ECLI:NL:RVS:2023:3592
Raad van State
- Voorlopige voorziening+bodemzaak
- Rechtspraak.nl
Afwijzing verzoeken om voorlopige voorzieningen in asielzaken na niet in behandeling nemen aanvragen verblijfsvergunning
Op 25 september 2023 heeft de voorzieningenrechter van de Afdeling bestuursrechtspraak van de Raad van State uitspraak gedaan in een zaak waarin vreemdelingen, vertegenwoordigd door hun advocaat mr. A.A. Scholtmeijer, hoger beroep hebben ingesteld tegen een uitspraak van de rechtbank Den Haag. De rechtbank had op 5 september 2023 de beroepen van de vreemdelingen ongegrond verklaard, nadat de staatssecretaris van Justitie en Veiligheid op 6 juli 2023 had besloten hun aanvragen voor een verblijfsvergunning asiel voor bepaalde tijd niet in behandeling te nemen.
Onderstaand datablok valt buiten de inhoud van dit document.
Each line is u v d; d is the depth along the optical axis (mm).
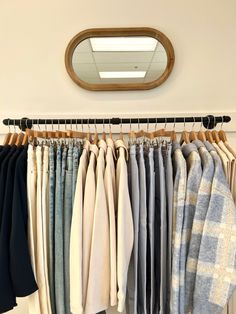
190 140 1093
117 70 1308
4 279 842
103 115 1314
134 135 1071
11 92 1316
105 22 1303
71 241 885
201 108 1312
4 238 859
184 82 1311
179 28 1299
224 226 874
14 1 1302
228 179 965
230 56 1304
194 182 937
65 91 1315
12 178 904
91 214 895
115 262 887
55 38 1308
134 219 947
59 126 1319
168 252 953
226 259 862
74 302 858
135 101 1316
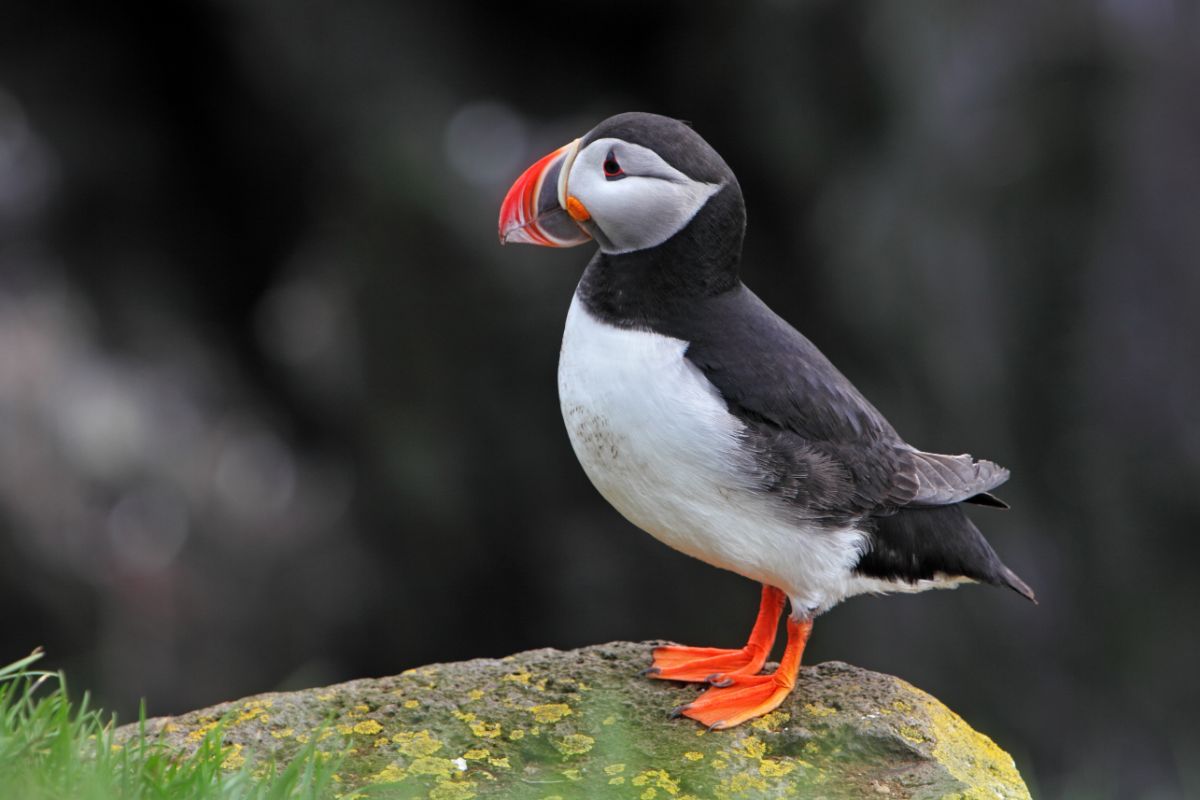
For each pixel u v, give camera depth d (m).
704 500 5.82
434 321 13.45
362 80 13.70
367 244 13.54
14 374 14.76
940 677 13.52
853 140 13.47
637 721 5.89
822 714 5.92
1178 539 14.16
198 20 13.87
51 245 14.91
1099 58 13.65
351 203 13.76
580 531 13.81
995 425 13.96
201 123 14.73
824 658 13.36
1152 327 14.09
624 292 5.86
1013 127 13.70
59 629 14.62
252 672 15.12
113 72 14.36
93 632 14.79
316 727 5.79
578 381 5.87
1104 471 14.17
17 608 14.41
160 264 15.47
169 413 15.96
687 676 6.22
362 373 13.89
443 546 14.09
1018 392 14.17
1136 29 13.76
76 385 15.27
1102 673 14.09
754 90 13.49
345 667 14.98
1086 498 14.21
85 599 14.72
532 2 13.84
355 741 5.69
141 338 15.48
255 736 5.69
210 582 15.46
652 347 5.77
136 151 14.70
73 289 15.16
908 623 13.47
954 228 13.59
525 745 5.70
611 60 14.15
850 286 13.38
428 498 13.80
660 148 5.75
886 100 13.31
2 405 14.51
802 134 13.42
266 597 15.41
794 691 6.15
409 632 14.63
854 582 6.17
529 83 14.07
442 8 13.95
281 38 13.63
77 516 14.91
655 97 14.06
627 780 5.44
De voorzieningenrechter oordeelde dat de hoger beroepen niet leiden tot vernietiging van de uitspraak van de rechtbank. De hogerberoepschriften bevatten geen vragen die in het belang van de rechtseenheid, rechtsontwikkeling of rechtsbescherming beantwoord moeten worden. De rechter verwees naar een eerdere uitspraak van de Afdeling, waarin een vergelijkbare rechtsvraag was behandeld.
Uiteindelijk bevestigde de voorzieningenrechter de uitspraak van de rechtbank en wees hij de verzoeken om voorlopige voorzieningen af. De staatssecretaris werd niet verplicht om proceskosten te vergoeden. De uitspraak werd openbaar uitgesproken op dezelfde datum.